Render every line of the material below as a JSON list of strings, one string per line, leaving out any blank lines.
________________
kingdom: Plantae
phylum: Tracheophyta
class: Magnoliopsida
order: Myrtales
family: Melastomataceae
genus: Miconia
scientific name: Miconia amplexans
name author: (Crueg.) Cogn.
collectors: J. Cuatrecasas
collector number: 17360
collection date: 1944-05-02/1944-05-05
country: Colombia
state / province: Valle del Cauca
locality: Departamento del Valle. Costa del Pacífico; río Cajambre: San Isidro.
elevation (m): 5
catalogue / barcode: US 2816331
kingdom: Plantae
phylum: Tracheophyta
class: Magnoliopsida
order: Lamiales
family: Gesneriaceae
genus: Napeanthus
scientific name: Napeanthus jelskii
________________
-- EXERCISE OUTPUT --
[
  "kingdom: Plantae",
  "phylum: Tracheophyta",
  "class: Magnoliopsida",
  "order: Myrtales",
  "family: Melastomataceae",
  "genus: Miconia",
  "scientific name: Miconia amplexans",
  "name author: (Crueg.) Cogn.",
  "collectors: J. Cuatrecasas",
  "collector number: 17360",
  "collection date: 1944-05-02/1944-05-05",
  "country: Colombia",
  "state / province: Valle del Cauca",
  "locality: Departamento del Valle. Costa del Pacífico; río Cajambre: San Isidro.",
  "elevation (m): 5",
  "catalogue / barcode: US 2816331",
  "kingdom: Plantae",
  "phylum: Tracheophyta",
  "class: Magnoliopsida",
  "order: Lamiales",
  "family: Gesneriaceae",
  "genus: Napeanthus",
  "scientific name: Napeanthus jelskii"
]